Middle Mountain Mead is set on a beautiful piece of property. It offers a spectacular view of the island all the way across Tribune Bay over to Helliwell Park.
Mead is a wine made from honey and water. Many flavor variations are made with different types of herbs, spices and botanical elements. Some of the honey used for making the mead is produced in beehives on the property. The black currents, apples, Oregon grapes and botanical plants such as lavender and salal berries are also grown on the property.
In the summer tastings and purchases can be made from Tuesday to Saturday 1-5pm. At other times of the year check for available times.

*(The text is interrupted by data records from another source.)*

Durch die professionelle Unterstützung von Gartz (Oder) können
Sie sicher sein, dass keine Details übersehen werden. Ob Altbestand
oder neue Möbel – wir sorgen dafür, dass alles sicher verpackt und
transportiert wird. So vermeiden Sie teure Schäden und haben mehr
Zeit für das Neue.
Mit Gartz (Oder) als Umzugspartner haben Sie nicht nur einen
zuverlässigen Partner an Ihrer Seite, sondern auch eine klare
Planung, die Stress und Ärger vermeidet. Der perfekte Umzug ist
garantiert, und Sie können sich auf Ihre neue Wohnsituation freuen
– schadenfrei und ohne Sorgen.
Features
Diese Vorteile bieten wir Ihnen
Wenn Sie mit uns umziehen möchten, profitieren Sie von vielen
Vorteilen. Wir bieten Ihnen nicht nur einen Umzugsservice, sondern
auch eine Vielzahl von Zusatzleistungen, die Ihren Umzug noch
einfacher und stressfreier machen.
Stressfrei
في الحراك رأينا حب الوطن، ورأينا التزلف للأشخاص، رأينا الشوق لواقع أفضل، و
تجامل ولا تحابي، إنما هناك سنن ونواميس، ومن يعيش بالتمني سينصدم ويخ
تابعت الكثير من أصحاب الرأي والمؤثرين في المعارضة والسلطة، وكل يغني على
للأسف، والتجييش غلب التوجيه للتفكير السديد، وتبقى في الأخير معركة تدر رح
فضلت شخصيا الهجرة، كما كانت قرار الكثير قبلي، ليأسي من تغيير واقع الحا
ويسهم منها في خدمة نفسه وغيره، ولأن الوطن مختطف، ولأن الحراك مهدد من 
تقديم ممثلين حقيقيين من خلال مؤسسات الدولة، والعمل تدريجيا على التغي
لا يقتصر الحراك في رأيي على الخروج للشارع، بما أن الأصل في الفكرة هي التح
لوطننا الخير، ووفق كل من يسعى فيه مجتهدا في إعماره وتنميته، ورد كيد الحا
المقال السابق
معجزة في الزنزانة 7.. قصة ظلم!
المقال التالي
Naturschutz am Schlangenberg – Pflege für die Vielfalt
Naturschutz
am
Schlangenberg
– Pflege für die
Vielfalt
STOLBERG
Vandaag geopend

Island Spirits Distillery was recently opened on the island. They produce vodka and gin with a very special process that purifies it. The owner insists the vodka and gin are so pure that you will not get a hangover from drinking it. Some of the flavored vodkas they make include vanilla, and Black Jelly Bean. The distillery is open for tours Thursday, Friday and Saturday 12:00 to 4:30 during July and August. Check with them for times during the rest of the year.
A Unique Recycling Depot
The recycling depot is located on central road. It was created to help with the problem of hauling garbage off the island. It has a very well organized set up for dealing with the recycling of everything possible, such as plastics, metal, paper, organic compost and glass. In addition to recycling, most residents have a compost on their property.
There is a free store located at the depot that is operated by volunteers. There are all kinds of household items, clothing and books. You can drop off unwanted items and take something away that will be useful to you. Nothing goes to waste.
The depot also acts as a place of socializing for the local residents. Everyone comes to it at some point during their week. It’s a great place to bump into people and catch up on every one’s latest activities.
It’s worth stopping by the depot just to take a look, it’s really quite a unique setup. There’s funny signs and drawings all over the sorting areas that will have you laughing. I think one of my favorite ones was at one of the side drop off counters where it read something like, “all hair and makeup questions answered here.”